What have I done wrong?
 A: You did not do anything wrong. You just need not we the $a_0$ and $a_1$. These will show up later in the recursion.
Correction. The coefficients of my ODE are analytic, I suppose a solution with the following form:
$$x(t) = \sum_{k=0}^\infty b_k t^k$$
Then
$$tx'(t)=t\sum_{k=0}^\infty kb_k  t^{k-1}=\sum_{k=0}^\infty k\,b_k  t^k$$
$$x''(t)=\sum_{k=2}^\infty k(k-1)\,b_k\,t^{k-2}=\sum_{k=0}^\infty(k+1)(k+2)\,b_{k+2}\,t^k$$
Putting these in the ODE we get
$$
\sum_{k=0}^\infty(k+1)(k+2)b_{k+2}t^k+\sum_{k=0}^\infty kb_k t^k+\sum_{k=0}^\infty b_kt^k=0
$$
or
$$
\sum_{k=0}^\infty \big((k+1)(k+2)b_{k+2}+(k+1)b_k\big) t^k=0,
$$
or
$$
(k+1)(k+2)b_{k+2}+(k+1)b_k=0, \quad \text{for all $k\in\mathbb N$},
$$
which implies
$$
b_{k+2}=-\frac{1}{k+2}{b_k}.
$$
for $k\ge 2$. So, once you specify $b_0$, $b_1$ you have a unique solution $x=x(t;b_0,b_1)$. 

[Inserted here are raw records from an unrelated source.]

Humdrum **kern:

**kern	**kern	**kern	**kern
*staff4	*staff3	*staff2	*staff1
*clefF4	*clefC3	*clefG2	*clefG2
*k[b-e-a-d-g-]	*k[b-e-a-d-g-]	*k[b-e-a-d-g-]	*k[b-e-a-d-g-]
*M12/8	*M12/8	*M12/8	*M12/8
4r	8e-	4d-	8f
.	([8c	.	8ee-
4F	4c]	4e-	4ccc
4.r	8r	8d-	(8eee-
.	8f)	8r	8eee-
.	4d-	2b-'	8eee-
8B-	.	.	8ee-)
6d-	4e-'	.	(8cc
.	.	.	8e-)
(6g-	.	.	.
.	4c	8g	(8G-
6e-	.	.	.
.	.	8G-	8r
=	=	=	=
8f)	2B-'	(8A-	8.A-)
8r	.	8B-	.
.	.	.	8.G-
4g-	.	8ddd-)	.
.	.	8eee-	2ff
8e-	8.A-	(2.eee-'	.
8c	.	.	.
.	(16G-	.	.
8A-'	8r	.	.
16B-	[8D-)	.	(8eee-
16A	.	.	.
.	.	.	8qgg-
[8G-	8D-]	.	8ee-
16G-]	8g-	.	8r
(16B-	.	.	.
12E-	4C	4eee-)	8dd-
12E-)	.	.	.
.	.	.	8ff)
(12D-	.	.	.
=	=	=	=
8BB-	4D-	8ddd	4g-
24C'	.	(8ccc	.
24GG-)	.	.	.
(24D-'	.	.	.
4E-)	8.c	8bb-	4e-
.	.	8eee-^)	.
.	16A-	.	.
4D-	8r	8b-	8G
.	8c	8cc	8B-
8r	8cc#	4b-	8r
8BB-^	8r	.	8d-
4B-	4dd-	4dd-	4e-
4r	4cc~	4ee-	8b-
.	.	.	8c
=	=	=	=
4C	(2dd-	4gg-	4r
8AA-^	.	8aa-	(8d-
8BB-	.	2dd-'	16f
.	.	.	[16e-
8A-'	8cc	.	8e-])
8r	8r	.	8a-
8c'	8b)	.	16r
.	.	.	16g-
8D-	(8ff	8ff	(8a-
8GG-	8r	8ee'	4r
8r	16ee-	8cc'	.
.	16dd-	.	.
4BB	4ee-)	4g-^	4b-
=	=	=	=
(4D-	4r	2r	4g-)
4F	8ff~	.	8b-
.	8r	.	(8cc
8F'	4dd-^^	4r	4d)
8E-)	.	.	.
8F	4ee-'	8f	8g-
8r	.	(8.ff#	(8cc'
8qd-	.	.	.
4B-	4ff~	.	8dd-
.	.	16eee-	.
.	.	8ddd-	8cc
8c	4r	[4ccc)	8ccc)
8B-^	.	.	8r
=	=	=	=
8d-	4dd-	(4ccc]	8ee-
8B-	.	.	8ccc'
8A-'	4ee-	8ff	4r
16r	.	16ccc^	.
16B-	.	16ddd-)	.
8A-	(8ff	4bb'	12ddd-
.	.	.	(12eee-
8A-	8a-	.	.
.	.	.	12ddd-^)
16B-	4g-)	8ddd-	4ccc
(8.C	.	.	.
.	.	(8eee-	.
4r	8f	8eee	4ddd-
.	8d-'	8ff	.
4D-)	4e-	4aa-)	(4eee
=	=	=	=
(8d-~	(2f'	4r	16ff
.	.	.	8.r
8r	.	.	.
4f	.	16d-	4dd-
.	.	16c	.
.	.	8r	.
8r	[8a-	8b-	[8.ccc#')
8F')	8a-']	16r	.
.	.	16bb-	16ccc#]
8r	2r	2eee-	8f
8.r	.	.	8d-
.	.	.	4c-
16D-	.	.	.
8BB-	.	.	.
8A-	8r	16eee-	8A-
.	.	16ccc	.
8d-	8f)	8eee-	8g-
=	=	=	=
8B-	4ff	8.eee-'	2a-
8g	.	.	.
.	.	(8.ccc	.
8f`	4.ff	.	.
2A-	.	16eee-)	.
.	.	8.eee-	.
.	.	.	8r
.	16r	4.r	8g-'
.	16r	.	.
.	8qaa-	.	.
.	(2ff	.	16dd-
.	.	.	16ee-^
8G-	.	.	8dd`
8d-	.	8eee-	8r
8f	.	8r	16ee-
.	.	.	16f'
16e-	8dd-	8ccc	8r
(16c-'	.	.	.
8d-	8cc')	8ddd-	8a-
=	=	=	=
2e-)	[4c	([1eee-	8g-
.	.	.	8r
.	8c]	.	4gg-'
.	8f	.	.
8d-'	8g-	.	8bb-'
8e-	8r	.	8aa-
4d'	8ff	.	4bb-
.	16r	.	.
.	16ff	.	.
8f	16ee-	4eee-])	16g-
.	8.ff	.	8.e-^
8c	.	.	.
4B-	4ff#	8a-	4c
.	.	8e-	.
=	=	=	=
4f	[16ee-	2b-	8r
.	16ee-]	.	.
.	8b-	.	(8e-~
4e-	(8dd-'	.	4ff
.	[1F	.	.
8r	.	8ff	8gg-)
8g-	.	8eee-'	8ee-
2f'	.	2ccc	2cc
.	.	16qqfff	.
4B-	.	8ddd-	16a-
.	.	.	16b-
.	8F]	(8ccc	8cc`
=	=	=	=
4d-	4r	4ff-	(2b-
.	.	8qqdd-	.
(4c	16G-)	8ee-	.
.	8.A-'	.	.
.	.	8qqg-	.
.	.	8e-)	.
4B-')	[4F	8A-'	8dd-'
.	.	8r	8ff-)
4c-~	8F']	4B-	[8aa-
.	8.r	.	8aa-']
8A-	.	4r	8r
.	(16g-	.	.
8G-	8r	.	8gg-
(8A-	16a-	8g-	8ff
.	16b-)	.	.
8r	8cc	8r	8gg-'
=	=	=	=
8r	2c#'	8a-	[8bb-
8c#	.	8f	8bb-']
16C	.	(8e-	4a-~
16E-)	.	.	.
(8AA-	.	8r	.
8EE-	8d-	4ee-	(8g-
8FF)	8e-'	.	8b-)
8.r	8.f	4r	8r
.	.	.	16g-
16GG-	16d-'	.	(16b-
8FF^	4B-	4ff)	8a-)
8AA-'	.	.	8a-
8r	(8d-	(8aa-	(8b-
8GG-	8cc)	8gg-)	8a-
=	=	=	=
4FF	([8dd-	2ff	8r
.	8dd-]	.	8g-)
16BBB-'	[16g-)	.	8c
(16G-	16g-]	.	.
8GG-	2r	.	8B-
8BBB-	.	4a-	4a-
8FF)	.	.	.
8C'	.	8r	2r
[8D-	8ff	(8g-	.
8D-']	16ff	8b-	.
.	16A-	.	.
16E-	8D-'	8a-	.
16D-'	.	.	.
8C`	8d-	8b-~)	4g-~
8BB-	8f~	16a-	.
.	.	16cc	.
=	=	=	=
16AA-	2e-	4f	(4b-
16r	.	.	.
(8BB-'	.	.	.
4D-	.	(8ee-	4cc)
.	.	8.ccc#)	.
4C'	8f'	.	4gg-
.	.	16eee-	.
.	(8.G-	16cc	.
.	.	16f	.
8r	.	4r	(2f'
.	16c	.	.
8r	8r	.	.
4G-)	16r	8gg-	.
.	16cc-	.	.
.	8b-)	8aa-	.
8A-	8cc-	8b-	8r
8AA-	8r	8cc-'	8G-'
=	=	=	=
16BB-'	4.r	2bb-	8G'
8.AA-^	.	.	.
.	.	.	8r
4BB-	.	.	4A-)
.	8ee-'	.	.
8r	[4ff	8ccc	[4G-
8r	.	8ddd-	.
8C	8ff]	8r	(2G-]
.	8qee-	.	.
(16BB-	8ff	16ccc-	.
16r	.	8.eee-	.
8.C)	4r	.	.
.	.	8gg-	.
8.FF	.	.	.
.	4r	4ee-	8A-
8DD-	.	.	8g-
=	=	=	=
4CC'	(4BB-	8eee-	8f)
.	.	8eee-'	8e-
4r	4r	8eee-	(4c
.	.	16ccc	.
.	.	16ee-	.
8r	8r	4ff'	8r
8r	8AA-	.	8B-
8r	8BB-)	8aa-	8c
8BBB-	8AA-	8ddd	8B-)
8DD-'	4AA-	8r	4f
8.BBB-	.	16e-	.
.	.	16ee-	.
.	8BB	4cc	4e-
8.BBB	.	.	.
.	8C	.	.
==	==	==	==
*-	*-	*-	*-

Thus the two solutions $x_1$, $x_2$ which span the solution space are
$$
x_1(t)=x(t;1,0), \,\,x_2(t)=x(t;0,1).
$$
So the first one is obtained by setting $b_0=1$ and $b_1=0$, while the second
one is obtained by setting $b_0=0$ and $b_1=1$.
In particular, the general solution $x=x(t;b_0,b_1)$ is expressed as
$$
x(t;b_0,b_1)=b_0x_1(t)+b_1x_2(t).
$$
More specifically,
$$
b_{2k}=-\frac{1}{2k}b_{2k-2}=\cdots=\frac{(-1)^k}{2^kk!}b_0,$$
$$
b_{2k+1}=-\frac{1}{2k+1}b_{2k-1}=\cdots=\frac{(-1)^k}{1\cdot3\cdots (2k+1)}b_1
=\frac{(-2)^k k!}{(2k+1)!}b_1
$$
Finally
$$
x_1(t)=\sum_{k=0}^\infty\frac{(-1)^k}{2^kk!}t^{2k}=\mathrm{e}^{-x^2/2},
$$
$$
x_2(t)=\sum_{k=0}^\infty\frac{(-2)^k k!}{(2k+1)!}t^{2k+1}=\mathrm{e}^{-t^2/2}\int_0^t\mathrm{e}^{s^2/2}\,ds.
$$
These two functions constitute a fundamental set of solutions of the equation, i.e., every other solution is a linear combination of them.